* [ACTIVITY]
Rewrite the data from its first line through the line containing "Count the number of data", replacing "data points" with "plotted points" and changing nothing else.

DATA TO PROCESS below:

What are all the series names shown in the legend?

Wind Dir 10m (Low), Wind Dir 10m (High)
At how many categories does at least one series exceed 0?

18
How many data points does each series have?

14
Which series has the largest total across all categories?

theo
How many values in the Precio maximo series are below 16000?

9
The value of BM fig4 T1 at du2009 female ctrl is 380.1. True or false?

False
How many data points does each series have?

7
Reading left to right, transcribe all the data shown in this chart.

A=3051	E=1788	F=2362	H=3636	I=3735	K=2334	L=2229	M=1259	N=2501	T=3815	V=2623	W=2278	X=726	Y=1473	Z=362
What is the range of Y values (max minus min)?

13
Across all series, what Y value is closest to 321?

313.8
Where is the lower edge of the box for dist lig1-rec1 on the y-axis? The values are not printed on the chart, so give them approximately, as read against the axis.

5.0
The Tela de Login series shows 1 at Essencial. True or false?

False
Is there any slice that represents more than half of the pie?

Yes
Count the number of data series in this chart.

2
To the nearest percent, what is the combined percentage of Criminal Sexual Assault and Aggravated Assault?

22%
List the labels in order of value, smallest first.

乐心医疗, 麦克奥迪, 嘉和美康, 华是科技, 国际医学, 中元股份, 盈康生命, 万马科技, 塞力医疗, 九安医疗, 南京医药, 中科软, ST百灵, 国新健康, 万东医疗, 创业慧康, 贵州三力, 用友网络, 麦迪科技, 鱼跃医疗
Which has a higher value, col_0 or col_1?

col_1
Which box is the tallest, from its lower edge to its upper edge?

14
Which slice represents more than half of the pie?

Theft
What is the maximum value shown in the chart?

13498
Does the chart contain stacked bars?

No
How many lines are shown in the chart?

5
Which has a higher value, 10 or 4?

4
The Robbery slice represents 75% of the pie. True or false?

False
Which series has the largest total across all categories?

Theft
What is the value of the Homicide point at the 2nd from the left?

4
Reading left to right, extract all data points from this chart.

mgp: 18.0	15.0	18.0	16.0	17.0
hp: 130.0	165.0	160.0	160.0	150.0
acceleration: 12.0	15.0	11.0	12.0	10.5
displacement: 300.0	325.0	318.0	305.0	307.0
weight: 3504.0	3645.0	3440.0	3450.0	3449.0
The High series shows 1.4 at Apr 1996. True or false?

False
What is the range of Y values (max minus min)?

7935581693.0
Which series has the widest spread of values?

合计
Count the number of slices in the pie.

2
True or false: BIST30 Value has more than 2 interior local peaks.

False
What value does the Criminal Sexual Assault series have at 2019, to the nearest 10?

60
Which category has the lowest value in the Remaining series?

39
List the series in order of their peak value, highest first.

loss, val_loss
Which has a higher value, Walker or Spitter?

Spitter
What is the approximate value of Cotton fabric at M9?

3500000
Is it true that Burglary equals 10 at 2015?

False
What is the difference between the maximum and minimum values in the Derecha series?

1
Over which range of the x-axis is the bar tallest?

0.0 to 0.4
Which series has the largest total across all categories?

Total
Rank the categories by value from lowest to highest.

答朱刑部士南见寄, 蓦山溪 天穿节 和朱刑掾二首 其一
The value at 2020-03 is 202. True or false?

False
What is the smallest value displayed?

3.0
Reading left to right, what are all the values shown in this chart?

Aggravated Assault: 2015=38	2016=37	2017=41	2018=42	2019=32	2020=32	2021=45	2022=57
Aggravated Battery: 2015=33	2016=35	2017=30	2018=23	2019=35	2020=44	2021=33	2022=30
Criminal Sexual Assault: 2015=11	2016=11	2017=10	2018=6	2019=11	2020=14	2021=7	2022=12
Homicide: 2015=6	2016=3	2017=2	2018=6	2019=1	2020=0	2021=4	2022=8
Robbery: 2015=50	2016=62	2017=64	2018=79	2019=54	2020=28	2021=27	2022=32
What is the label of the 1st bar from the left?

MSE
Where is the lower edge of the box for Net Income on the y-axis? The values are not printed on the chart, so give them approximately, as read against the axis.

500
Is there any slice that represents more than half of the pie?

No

End of DATA TO PROCESS.

* [EXERCISE ANSWER]
What are all the series names shown in the legend?

Wind Dir 10m (Low), Wind Dir 10m (High)
At how many categories does at least one series exceed 0?

18
How many plotted points does each series have?

14
Which series has the largest total across all categories?

theo
How many values in the Precio maximo series are below 16000?

9
The value of BM fig4 T1 at du2009 female ctrl is 380.1. True or false?

False
How many plotted points does each series have?

7
Reading left to right, transcribe all the data shown in this chart.

A=3051	E=1788	F=2362	H=3636	I=3735	K=2334	L=2229	M=1259	N=2501	T=3815	V=2623	W=2278	X=726	Y=1473	Z=362
What is the range of Y values (max minus min)?

13
Across all series, what Y value is closest to 321?

313.8
Where is the lower edge of the box for dist lig1-rec1 on the y-axis? The values are not printed on the chart, so give them approximately, as read against the axis.

5.0
The Tela de Login series shows 1 at Essencial. True or false?

False
Is there any slice that represents more than half of the pie?

Yes
Count the number of data series in this chart.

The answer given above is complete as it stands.